Some cautious commentators still describe Islamabad as a secondary actor. I disagree. Pakistan has already become the only nuclear-armed Muslim state accepted simultaneously in Riyadh, Beijing, Washington, Ankara, and increasingly Moscow. Such diplomatic geography carries enormous weight. A future regional security framework that excludes Pakistan would resemble European security architecture without Germany. Policymakers may dislike that comparison. They should still consider it carefully.
My father used to say that geography never retires. I dismissed the remark when I was younger. Age has made me less certain of many things, though not about geography.
Eurasia May Matter More Than the Gulf
Debates about Pakistan's role often focus narrowly on religion or military ties. Geography again offers the stronger explanation.
China's Belt and Road Initiative passes through Pakistan via the China-Pakistan Economic Corridor. Russia promotes a broader Eurasian security architecture that seeks deeper continental integration. Energy producers in Central Asia require access to warm-water ports. Pakistan sits directly along these routes.
British geographer Halford Mackinder argued more than a century ago that control of Eurasian connectivity would shape global power. Many dismissed his ideas after the Cold War. Current developments suggest his ghost still walks through international politics.
I often think about Gwadar while reading discussions about West Asia.

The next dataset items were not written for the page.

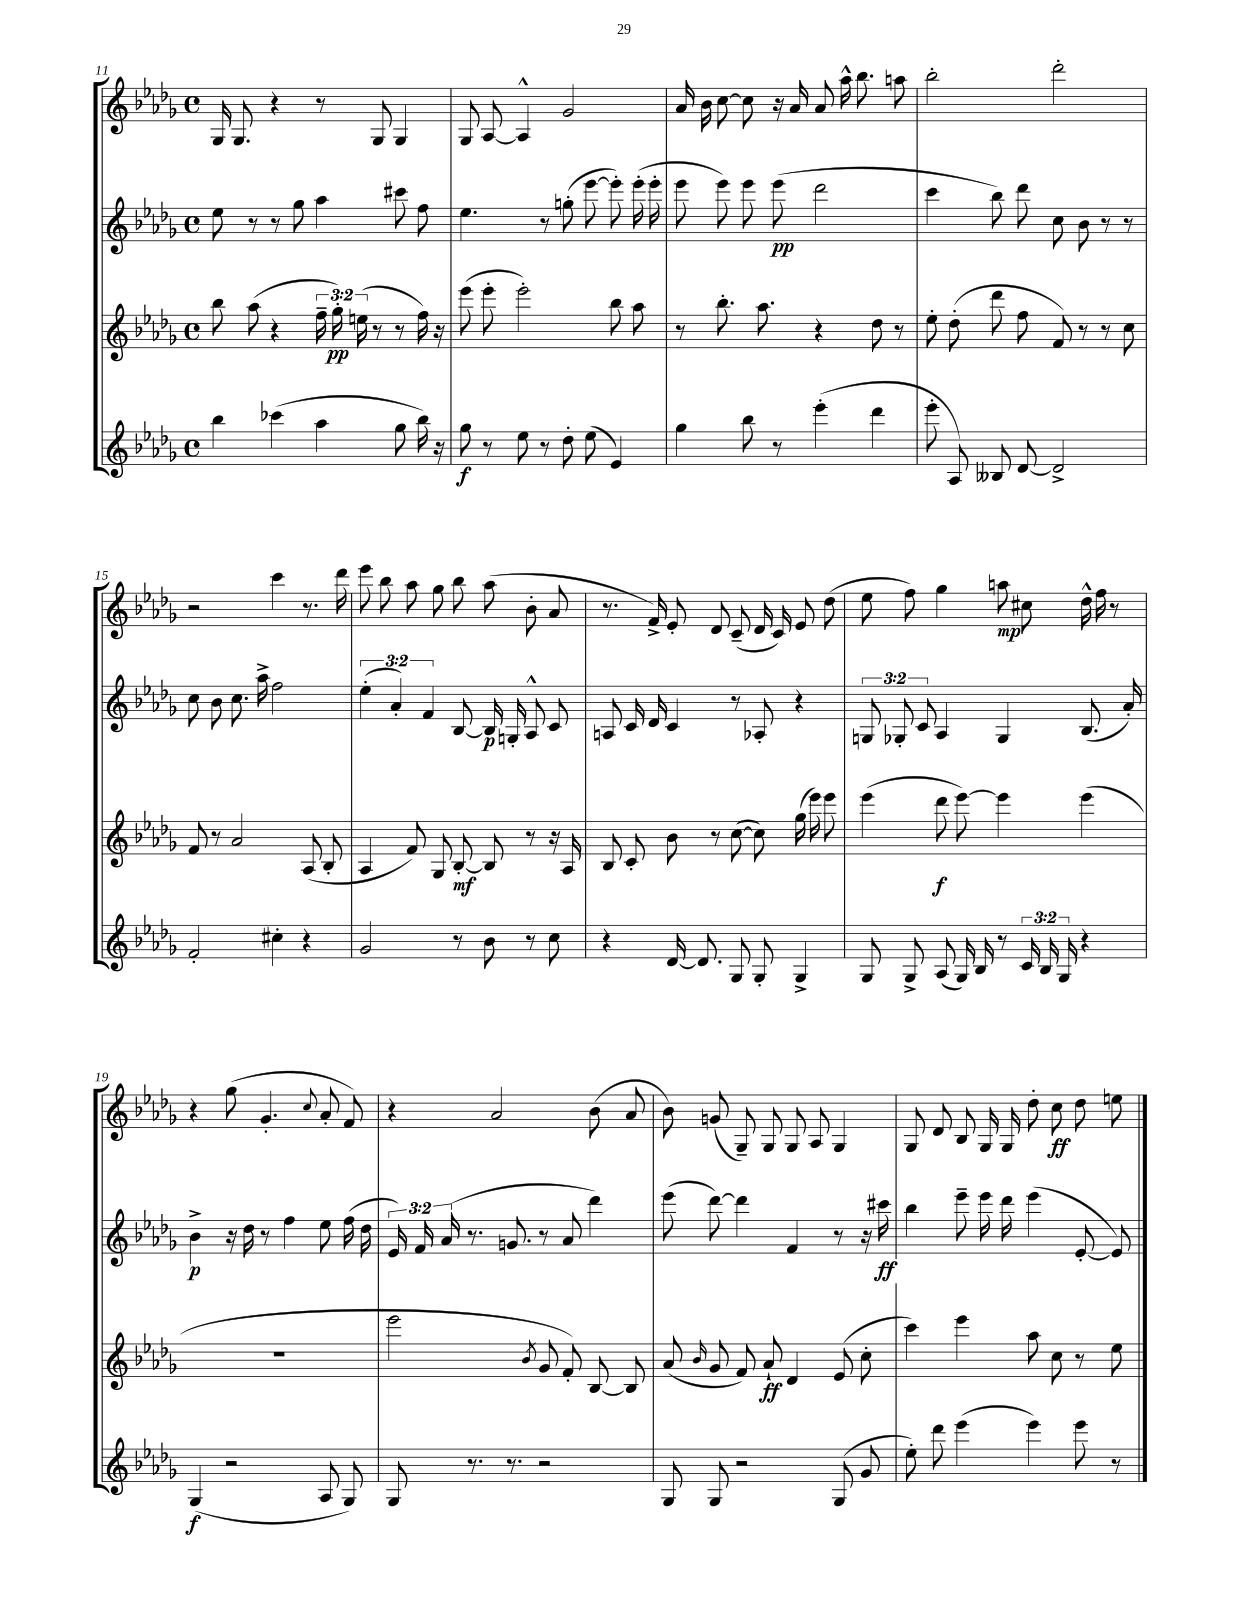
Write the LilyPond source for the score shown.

<<
\new StaffGroup <<
\new Staff = "s0" {
    \clef treble \key des \major \defaultTimeSignature \time 4/4
    \autoBeamOff ges16 ges8. r4 r8 ges8 ges4 |
    ges8 aes8~ aes4-^ ges'2 |
    aes'16 bes'16 c''8~ c''8 r16 aes'16 aes'8 aes''16-^ bes''8. a''8 |
    bes''2-. des'''2-. |
    r2 c'''4 r8. des'''16 |
    ees'''8 bes''8 aes''8 ges''8 bes''8 aes''8( bes'8-. aes'8 |
    r8. f'16->) ees'8-. des'8 c'8--( des'16 c'16) ees'8 des''8( |
    ees''8 f''8) ges''4 a''8\mp cis''8 des''16-^ f''16 r8 |
    r4 ges''8( ges'4.-. \appoggiatura { c''8 } aes'8-. f'8) |
    r4 aes'2 bes'8( aes'8 |
    bes'8) g'8( ges8--) ges8 ges8 aes8 ges4 |
    ges8 des'8 bes8 ges16 ges16 des''8-. c''8\ff des''8 e''8 \bar "|." |
}
\new Staff = "s1" {
    \clef treble \key des \major \defaultTimeSignature \time 4/4 \override Staff.TupletNumber.text = #tuplet-number::calc-fraction-text
    \autoBeamOff ees''8 r8 r8 ges''8 aes''4 cis'''8 f''8 |
    ees''4. r8 g''8-.( ees'''8~ ees'''8-.) ees'''16-.( ees'''16-. |
    ees'''8 ees'''8) ees'''8 ees'''8\pp( des'''2 |
    c'''4 bes''8) des'''8 c''8 bes'8 r8 r8 |
    c''8 bes'8 c''8. aes''16-> f''2 |
    \tuplet 3/2 { ees''4-.( aes'4-.) f'4 } bes8~ bes16\p g16-. aes8-^ c'8 |
    a8 c'16 des'16 c'4 r8 aes8-. r4 |
    \tuplet 3/2 { g8 ges8-. c'8 } aes4 ges4 bes8.( aes'16-.) |
    bes'4->\p r16 des''16 r8 f''4 ees''8 f''16( des''16 |
    \tuplet 3/2 { ees'16) f'16 aes'16( } r8. g'8. r8 aes'8 des'''4) |
    ees'''8( des'''8~) des'''4 f'4 r8 r16 cis'''16\ff |
    bes''4 ees'''8-- ees'''16 des'''16 ees'''4( ees'8~-. ees'8) \bar "|." |
}
\new Staff = "s2" {
    \clef treble \key des \major \defaultTimeSignature \time 4/4 \override Staff.TupletNumber.text = #tuplet-number::calc-fraction-text
    \autoBeamOff bes''8 aes''8( r4 \tuplet 3/2 { f''16-- ges''16-.\pp) e''16( } r8 r8 f''16) r16 |
    ees'''8( ees'''8-. ees'''2-.) bes''8 aes''8 |
    r8 bes''8.-. aes''8. r4 des''8 r8 |
    ees''8-. des''8-.( des'''8 f''8 f'8) r8 r8 c''8 |
    f'8 r8 aes'2 aes8( bes8-. |
    aes4 f'8) ges8 bes8~-.\mf bes8 r8 r16 aes16 |
    bes8 c'8-. bes'8 r8 c''8~( c''8) ges''16( ees'''16) ees'''8 |
    ees'''4( des'''8\f ees'''8~) ees'''4 ees'''4( |
    R1 |
    ees'''2 \acciaccatura { bes'8 } ges'8 f'8-.) bes8~ bes8 |
    aes'8( \grace { bes'16 } ges'8 f'8) aes'8-!\ff des'4 ees'8( c''8-. |
    c'''4) ees'''4 aes''8 c''8 r8 ees''8 \bar "|." |
}
\new Staff = "s3" {
    \clef treble \key des \major \defaultTimeSignature \time 4/4 \override Staff.TupletNumber.text = #tuplet-number::calc-fraction-text
    \autoBeamOff bes''4 ces'''4( aes''4 ges''8 bes''16) r16 |
    ges''8\f r8 ees''8 r8 des''8-. ees''8( ees'4) |
    ges''4 bes''8 r8 ees'''4-.( des'''4 |
    ees'''8-. aes8) beses8 des'8~ des'2-> |
    f'2-. cis''4-. r4 |
    ges'2 r8 bes'8 r8 c''8 |
    r4 des'16~ des'8. ges8 ges8-. ges4-> |
    ges8 ges8-> aes8( ges16) bes16 r8 \tuplet 3/2 { c'16 bes16 ges16 } r4 |
    ges4\f( r2 aes8 ges8) |
    ges8 r8. r8. r2 |
    ges8 ges8 r2 ges8( ges'8 |
    ees''8-.) des'''8 ees'''4( ees'''4) ees'''8 r8 \bar "|." |
}
>>
>>
\layout { \context { \Score currentBarNumber = #11 } }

Most Western commentary treats the port as a local infrastructure project. Chinese strategists certainly do not. Gulf states do not either. Infrastructure creates political gravity over time, and gravity rarely announces itself loudly.
None of this guarantees Pakistani success. Economic weaknesses remain severe. Political instability persists. Terrorist violence continues along parts of the Afghan frontier. Internal fragility could still undermine every geopolitical opportunity now emerging.
Even so, I suspect future historians may identify the current period as the moment when Pakistan quietly crossed an invisible threshold. Attention remains fixed on missiles launched between Iran and Israel. Cameras follow every statement issued in Washington.
Meanwhile, diplomats keep travelling to Islamabad. Tea continues to be served in quiet rooms. Maps are being redrawn, though few people seem willing to admit it yet.